Cisco Support Community
Showing results for 
Search instead for 
Did you mean: 

Welcome to Cisco Support Community. We would love to have your feedback.

For an introduction to the new site, click here. And see here for current known issues.

New Member

vpn client + ISP services not allowing pass through ?

Hi all, I have a question regarding roadrunner ISP and vpn.

I currently have one remote user that is using road runner service as their ISP. When they access the VPN they establish connection to the asa 5510, but cannot access anything internally. When the remote user tries to access anything (internal site) from their browser they receive random search engine responses as if they were not even connected to the VPN.

The rest of our remote users (about 15) don't have this problem at all. The only common thing is this remote user in particular uses roadrunner services and I've heard issues where their services may not allow pass through?

I guess my question is, is this possible? Should I contact her ISP to see if this is such? I know how ISP like to pass the buck on things like this and point the finger back to my end...just want to make sure my end is ok. Is there anything I need to do on my end with my ASA?

Again...this one user is one else has this issue.



Re: vpn client + ISP services not allowing pass through ?

I am using Road Runner right now.  I don't think they block VPN traffic.  Is the ASA configured for NAT traversal?   Is it possible that this person's LAN address overlaps with LAN on the inside of your ASA?

New Member

Re: vpn client + ISP services not allowing pass through ?

First thanks for the reply slmansfield.

Yes , the asa is configured for NAT traversal. Addresses do not overlap either.


Re: vpn client + ISP services not allowing pass through ?

Is it possible that there is s device on the client side or on your central site side that could filter IPSEC traffic?

I have had other problems with my Road Runner connection.  Did you verify that there are no connectivity issues at this site?  If you are randomly getting to some sites but not others, perhaps it is due to a bad connection.

New Member

Re: vpn client + ISP services not allowing pass through ?

thanks again for the reply.

yes all internal sites are up and functional to all the remote users (we basically are a company that over 80% of the employees are remote lol) again..they are up or I'd be getting slammed (plus I checked them all from an outside remote system I have online off site).

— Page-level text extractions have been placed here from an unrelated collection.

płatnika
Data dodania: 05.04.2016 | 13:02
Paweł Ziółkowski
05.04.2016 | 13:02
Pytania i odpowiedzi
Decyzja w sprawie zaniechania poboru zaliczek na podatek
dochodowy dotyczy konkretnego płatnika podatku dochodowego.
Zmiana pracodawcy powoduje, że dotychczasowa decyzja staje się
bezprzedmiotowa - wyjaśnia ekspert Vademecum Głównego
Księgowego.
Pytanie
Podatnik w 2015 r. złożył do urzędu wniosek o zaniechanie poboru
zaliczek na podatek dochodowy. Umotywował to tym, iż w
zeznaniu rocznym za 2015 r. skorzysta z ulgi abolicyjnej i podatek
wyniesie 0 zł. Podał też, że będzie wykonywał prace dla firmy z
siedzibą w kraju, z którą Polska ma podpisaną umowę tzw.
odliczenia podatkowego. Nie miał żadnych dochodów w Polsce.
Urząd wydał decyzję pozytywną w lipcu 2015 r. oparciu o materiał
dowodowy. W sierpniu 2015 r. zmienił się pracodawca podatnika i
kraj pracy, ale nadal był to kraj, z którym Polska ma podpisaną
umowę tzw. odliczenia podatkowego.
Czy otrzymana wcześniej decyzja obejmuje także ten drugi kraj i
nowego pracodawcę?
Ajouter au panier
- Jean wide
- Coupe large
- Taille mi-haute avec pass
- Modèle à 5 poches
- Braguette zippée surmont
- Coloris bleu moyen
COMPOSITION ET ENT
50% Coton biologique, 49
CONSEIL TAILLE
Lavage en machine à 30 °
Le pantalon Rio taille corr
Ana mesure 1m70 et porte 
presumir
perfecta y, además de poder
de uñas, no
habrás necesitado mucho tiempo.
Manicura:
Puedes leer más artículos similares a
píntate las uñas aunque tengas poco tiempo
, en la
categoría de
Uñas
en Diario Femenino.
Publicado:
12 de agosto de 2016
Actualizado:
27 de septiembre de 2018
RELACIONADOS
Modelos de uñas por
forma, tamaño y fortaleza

Most of our users use comcast, bellsouth, verizon..etc. This is the only user with roadrunner, and I've heard of issues with them and vpn before...just never had my own issues until now.

Also I have nothing on my end (IDS or anything) to filter the user out. No acl's or anything. The users should have a clear path to our LAN upon connectivity.

The user does indeed have connection to their internet (we are able to establish a remote session to access the system we provided them over the internet with or without VPN)

That leaves the users internal set up and carrier services. User is going wireless through linksys, so my tech is clerifying that vpn pass through is checked on the wireless router...other than that. lol


Re: vpn client + ISP services not allowing pass through ?

I just meant that this specific site could have a connectivity problem.  VPN is more sensitive to connectivity issues than regular web access, and the symptom of intermittent issues with web access made me wonder if you have a connectivity issue at that remote site.

Also, wireless access would make a connectivity problem seem worse because signal strength can be a factor within the range of wireless access.

If the person could try wired acces for awhile to see if the problem continues to occur that would rule out the wireless setup.

You might also check the routing table of the PC before and after connecting to your central site, just to rule out routing confusion as the cause of this problem.


New Member

Re: vpn client + ISP services not allowing pass through ?

Once again Slmansfield thanks for the feedback. Everything helps, so keep it coming. I won't rule out trying anything as a possibility in the IT world. lol

We've informed the remote user to contact us (they are a few time zone behind us here) when they are available to do some troubleshooting at their location and also get Time Warner RR on the phone as well. 

I will keep you posted on what we find out. thanks again!